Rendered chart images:
________________________

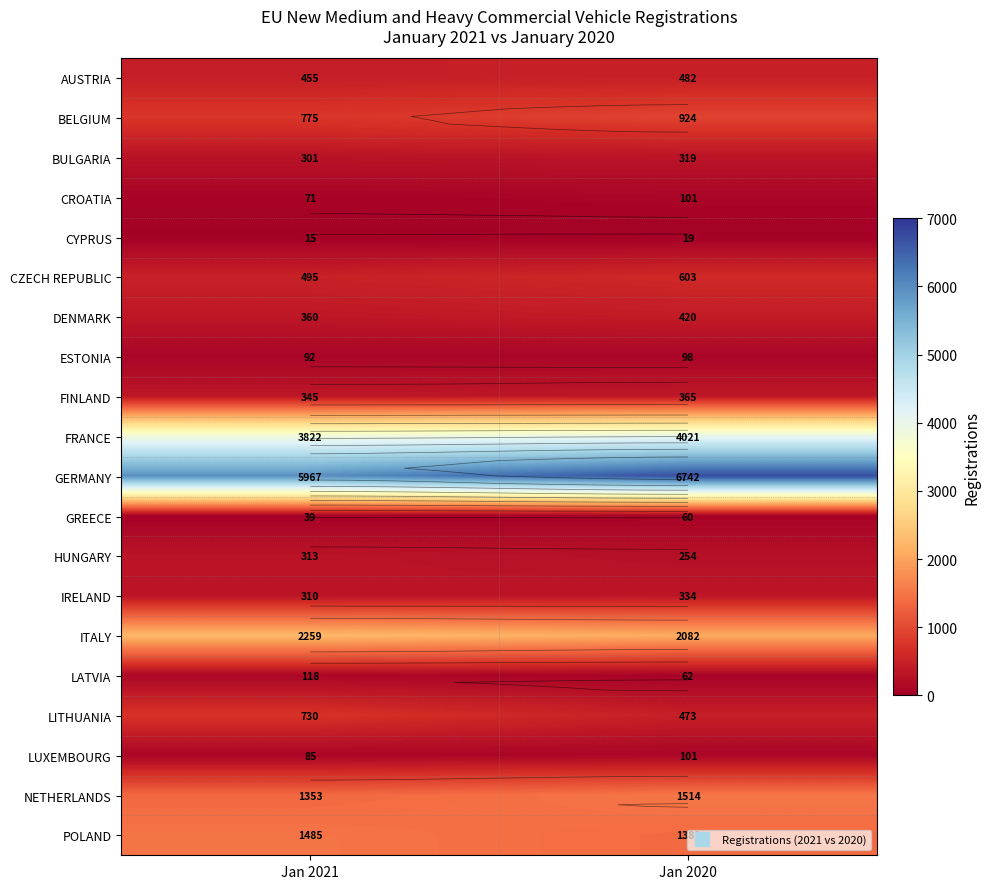

What is the sum of the NETHERLANDS values at Jan 2020 and Jan 2021?

2867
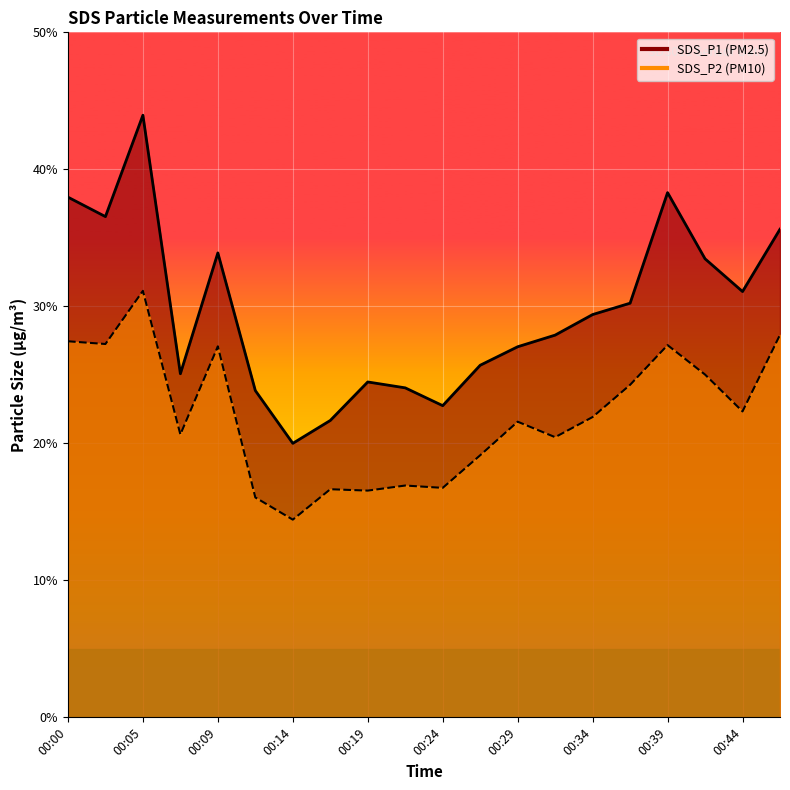

The SDS_P2 series shows 11.5 at 00:22. True or false?

False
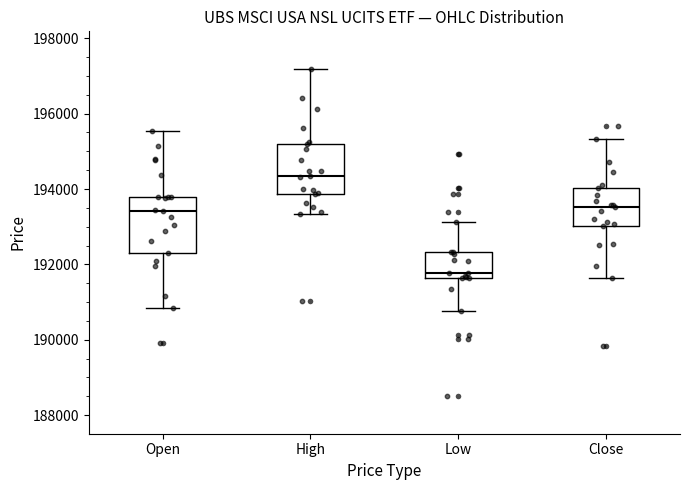

Where does the upper whisker of the box for Open end on the y-axis? The values are not printed on the chart, so give them approximately, as read against the axis.

195600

________________________

WHAT THE EXERCISE ASKS — Lay out every line of the records as a numbered list, skipping blank lines and leaving out the pictures.

ANSWER BELOW —
1. What is the sum of the NETHERLANDS values at Jan 2020 and Jan 2021?
2. 2867
3. The SDS_P2 series shows 11.5 at 00:22. True or false?
4. False
5. Where does the upper whisker of the box for Open end on the y-axis? The values are not printed on the chart, so give them approximately, as read against the axis.
6. 195600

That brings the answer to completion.